THE world could be facing the longest recession it has seen since the Global Financial Crisis over a decade ago, according to Tesla and SpaceX CEO Elon Musk.
Asked to predict the length of a contraction in economic activity, the world’s richest and most successful entrepreneur responded on Thursday “probably until spring of ’24.”
This would set the U.S. gross domestic product on course to shrink for a period longer than the 18-month recession of the Global Financial Crisis, which lasted from December 2007 to June 2009.
Painful but necessary
While these bouts are painful, Musk indicated they do serve the valuable purpose of shaking out bad business ideas by cleansing the market of so-called malinvestments.
Such poor investments gradually build in the system during boom times, as capital chases increasingly marginal profits until the incremental returns no longer justify the risk.
A key element factoring into investor calculations is the cost of money, which is set by policymakers at the world’s central banks. Until its recent shift to rate rises, the largest central bank — the U.S. Federal Reserve — had its foot on the accelerator pedal in an effort to suspend the normal dips of the economic cycle.
It is no accident then that ever since June 2009 the U.S. economy has only contracted once, for two short months, according to the NBER, the government agency that declares the official start and end dates of a recession.
Ever since the global financial crisis, policymakers have pumped unprecedented stimulus into the system to prevent a recession, mainly in form of trillions of dollars of freshly created money but also through fiscal measures such as corporate tax cuts and pandemic checks.
In such a cheap money environment, investors have been rewarded for withdrawing their savings and putting the money to work by backing new startups that promise to solve major social problems such as Theranos and Nikola Motors, or have innovative ideas like Juicero and Celsius.
It’s these same kinds of companies that invariably suffer when cheap money dries up.
Bill comes due
Non-inflationary economic growth is largely a function of productivity, and cannot be achieved through sustained money printing (although “modern monetary theory”—until recently fashionable in some circles—did attempt to argue there was such thing as a free lunch).
Eventually the bill comes due, triggering a wave of insolvencies as weak managers run out of investors willing to finance their business plans.
“Recessions do have a silver lining in that companies that shouldn’t exist stop existing,” wrote Musk.
Experts believe that point is upon us. After offering markets a buffet of non-stop cheap money, the Federal Reserve has now been forced into an abrupt reversal to cool off an overheating economy.
Less than a week ago, the newest winner of the Nobel Prize in economics, Douglas Diamond, told Fortune that the U.S. central bank held rates “too low for too long” and now risked a crash.
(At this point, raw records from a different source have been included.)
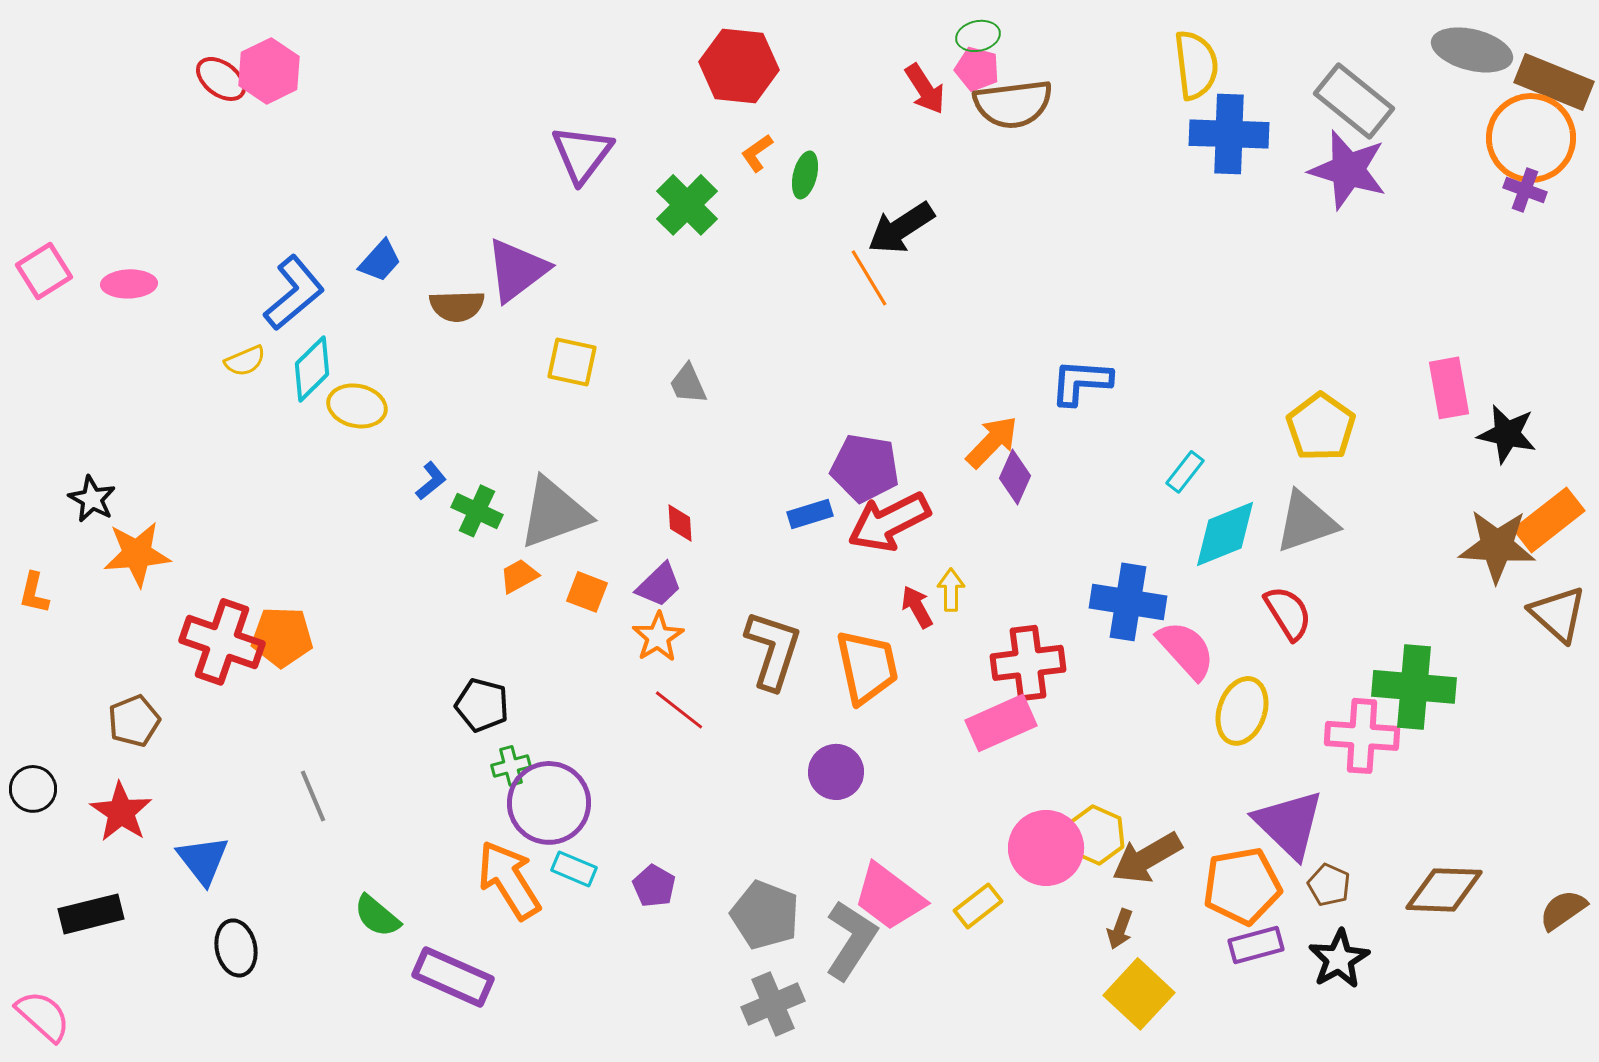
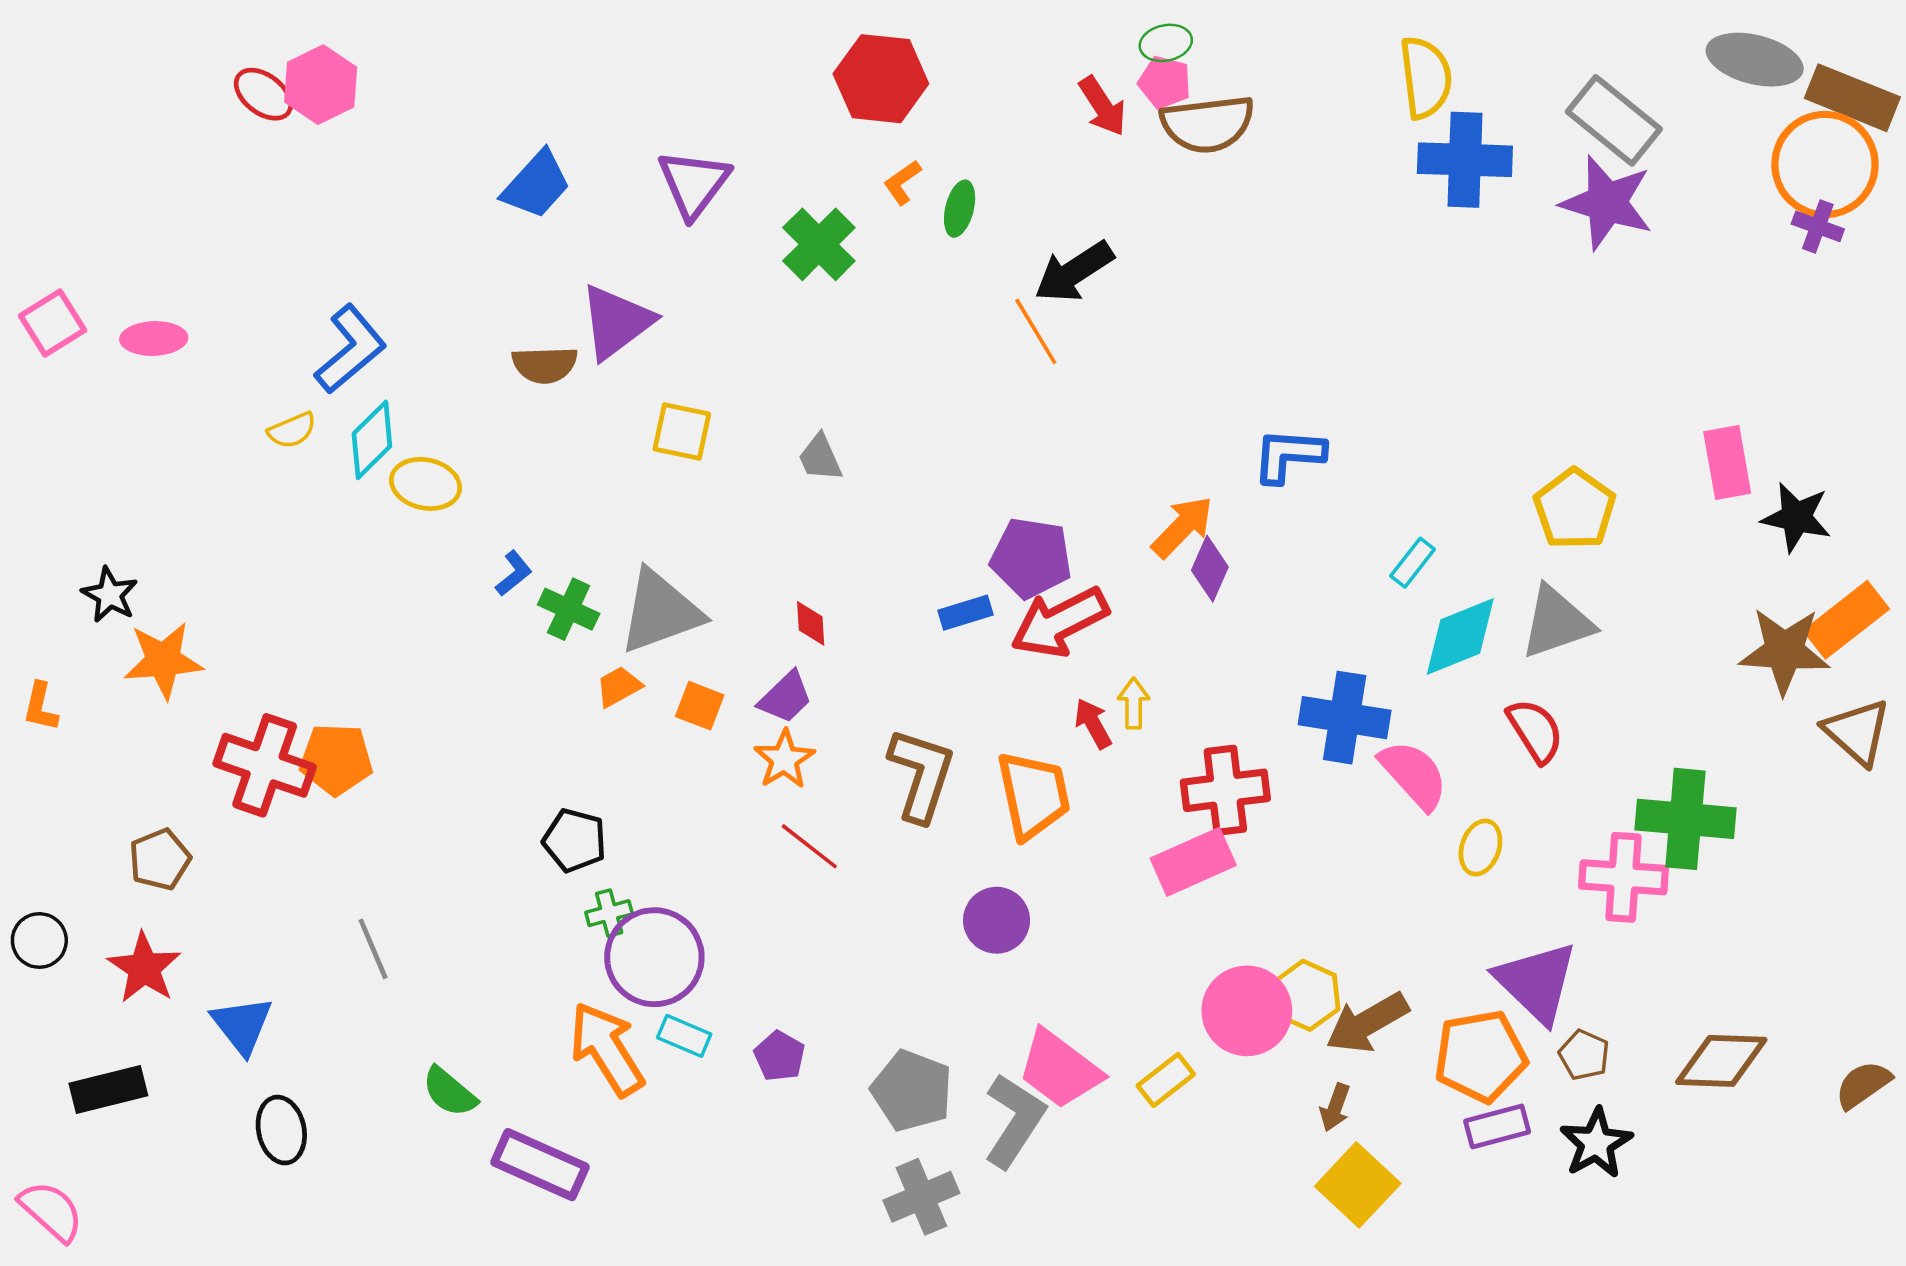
blue trapezoid: (380, 261) -> (536, 185), moved, size x1.4
yellow ellipse: (1242, 711) -> (1480, 848), size x0.7

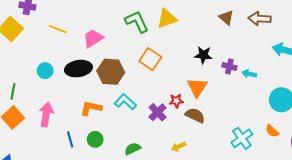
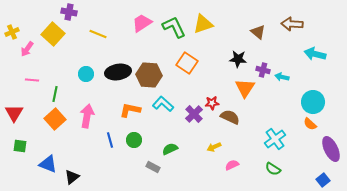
brown triangle: (226, 18) -> (258, 32), moved
pink trapezoid: (93, 38) -> (142, 23), moved
orange triangle: (197, 87) -> (245, 88), moved
orange semicircle: (272, 131) -> (310, 124), moved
This year alone, the central bank hiked rates by three full percentage points, dramatically affecting asset prices for everything from stocks and housing to cryptocurrencies. As recently as the start of March, when policymakers knew inflation was running at 8%, the Fed was still expanding its balance sheet and with it the money supply.
Elon Musk himself recently expressed his disdain for the Fed, agreeing with Wharton finance professor Jeremy Siegel, who blasted Fed policymakers for making the biggest mistake in the institution’s 110-year history.
“Siegel is obviously correct,” said Musk.
Ironically one of those companies that might not have survived is Musk’s own. The CEO admitted back at the height of the stock market bubble that Tesla was “about a month” away from bankruptcy. The prime beneficiary of the 2020 pandemic rally might not have survived had it not been for the Fed’s decade-long period of ultra-low interest rates and monetary stimulus.